Records from a data source:
** start **

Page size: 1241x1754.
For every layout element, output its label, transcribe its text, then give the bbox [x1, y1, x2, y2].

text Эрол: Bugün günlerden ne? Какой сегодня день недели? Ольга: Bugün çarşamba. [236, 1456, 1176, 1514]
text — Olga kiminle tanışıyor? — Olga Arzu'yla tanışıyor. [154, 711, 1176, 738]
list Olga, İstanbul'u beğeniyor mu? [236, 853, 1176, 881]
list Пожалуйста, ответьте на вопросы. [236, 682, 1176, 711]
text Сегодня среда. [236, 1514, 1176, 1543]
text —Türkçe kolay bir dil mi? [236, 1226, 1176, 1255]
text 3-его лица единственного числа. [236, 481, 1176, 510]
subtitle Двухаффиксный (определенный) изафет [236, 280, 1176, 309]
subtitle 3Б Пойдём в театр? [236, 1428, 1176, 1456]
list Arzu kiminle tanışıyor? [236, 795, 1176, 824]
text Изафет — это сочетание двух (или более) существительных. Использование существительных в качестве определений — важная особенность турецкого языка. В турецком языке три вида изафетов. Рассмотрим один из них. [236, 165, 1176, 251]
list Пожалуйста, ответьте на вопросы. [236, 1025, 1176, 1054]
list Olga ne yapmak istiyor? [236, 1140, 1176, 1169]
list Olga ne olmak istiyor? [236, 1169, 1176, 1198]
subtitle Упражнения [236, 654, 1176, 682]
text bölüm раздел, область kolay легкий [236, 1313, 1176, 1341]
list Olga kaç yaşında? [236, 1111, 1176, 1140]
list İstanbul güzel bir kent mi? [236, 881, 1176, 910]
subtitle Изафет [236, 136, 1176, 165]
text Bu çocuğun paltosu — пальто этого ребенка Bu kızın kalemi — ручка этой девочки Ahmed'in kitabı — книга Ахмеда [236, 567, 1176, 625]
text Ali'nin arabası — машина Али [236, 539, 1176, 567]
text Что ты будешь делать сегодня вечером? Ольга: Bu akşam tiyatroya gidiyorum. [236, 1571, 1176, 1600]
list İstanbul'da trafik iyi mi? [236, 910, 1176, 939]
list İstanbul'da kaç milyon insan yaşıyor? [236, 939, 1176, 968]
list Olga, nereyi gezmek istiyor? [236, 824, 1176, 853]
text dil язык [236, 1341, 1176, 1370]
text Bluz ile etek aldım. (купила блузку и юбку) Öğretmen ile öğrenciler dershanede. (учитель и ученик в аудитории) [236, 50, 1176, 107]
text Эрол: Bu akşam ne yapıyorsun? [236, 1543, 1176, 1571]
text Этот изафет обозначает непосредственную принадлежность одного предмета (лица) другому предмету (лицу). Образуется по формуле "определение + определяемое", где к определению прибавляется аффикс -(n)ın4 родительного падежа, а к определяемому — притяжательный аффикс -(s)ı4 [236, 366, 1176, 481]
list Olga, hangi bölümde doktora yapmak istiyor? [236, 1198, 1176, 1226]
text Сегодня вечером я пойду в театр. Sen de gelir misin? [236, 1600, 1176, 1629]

** end **

• **STATED TASK**
Copy out every line of the records above character for character, in the same order.

• **REPLY TO THE TASK**
Page size: 1241x1754.
For every layout element, output its label, transcribe its text, then give the bbox [x1, y1, x2, y2].

text Эрол: Bugün günlerden ne? Какой сегодня день недели? Ольга: Bugün çarşamba. [236, 1456, 1176, 1514]
text — Olga kiminle tanışıyor? — Olga Arzu'yla tanışıyor. [154, 711, 1176, 738]
list Olga, İstanbul'u beğeniyor mu? [236, 853, 1176, 881]
list Пожалуйста, ответьте на вопросы. [236, 682, 1176, 711]
text Сегодня среда. [236, 1514, 1176, 1543]
text —Türkçe kolay bir dil mi? [236, 1226, 1176, 1255]
text 3-его лица единственного числа. [236, 481, 1176, 510]
subtitle Двухаффиксный (определенный) изафет [236, 280, 1176, 309]
subtitle 3Б Пойдём в театр? [236, 1428, 1176, 1456]
list Arzu kiminle tanışıyor? [236, 795, 1176, 824]
text Изафет — это сочетание двух (или более) существительных. Использование существительных в качестве определений — важная особенность турецкого языка. В турецком языке три вида изафетов. Рассмотрим один из них. [236, 165, 1176, 251]
list Пожалуйста, ответьте на вопросы. [236, 1025, 1176, 1054]
list Olga ne yapmak istiyor? [236, 1140, 1176, 1169]
list Olga ne olmak istiyor? [236, 1169, 1176, 1198]
subtitle Упражнения [236, 654, 1176, 682]
text bölüm раздел, область kolay легкий [236, 1313, 1176, 1341]
list Olga kaç yaşında? [236, 1111, 1176, 1140]
list İstanbul güzel bir kent mi? [236, 881, 1176, 910]
subtitle Изафет [236, 136, 1176, 165]
text Bu çocuğun paltosu — пальто этого ребенка Bu kızın kalemi — ручка этой девочки Ahmed'in kitabı — книга Ахмеда [236, 567, 1176, 625]
text Ali'nin arabası — машина Али [236, 539, 1176, 567]
text Что ты будешь делать сегодня вечером? Ольга: Bu akşam tiyatroya gidiyorum. [236, 1571, 1176, 1600]
list İstanbul'da trafik iyi mi? [236, 910, 1176, 939]
list İstanbul'da kaç milyon insan yaşıyor? [236, 939, 1176, 968]
list Olga, nereyi gezmek istiyor? [236, 824, 1176, 853]
text dil язык [236, 1341, 1176, 1370]
text Bluz ile etek aldım. (купила блузку и юбку) Öğretmen ile öğrenciler dershanede. (учитель и ученик в аудитории) [236, 50, 1176, 107]
text Эрол: Bu akşam ne yapıyorsun? [236, 1543, 1176, 1571]
text Этот изафет обозначает непосредственную принадлежность одного предмета (лица) другому предмету (лицу). Образуется по формуле "определение + определяемое", где к определению прибавляется аффикс -(n)ın4 родительного падежа, а к определяемому — притяжательный аффикс -(s)ı4 [236, 366, 1176, 481]
list Olga, hangi bölümde doktora yapmak istiyor? [236, 1198, 1176, 1226]
text Сегодня вечером я пойду в театр. Sen de gelir misin? [236, 1600, 1176, 1629]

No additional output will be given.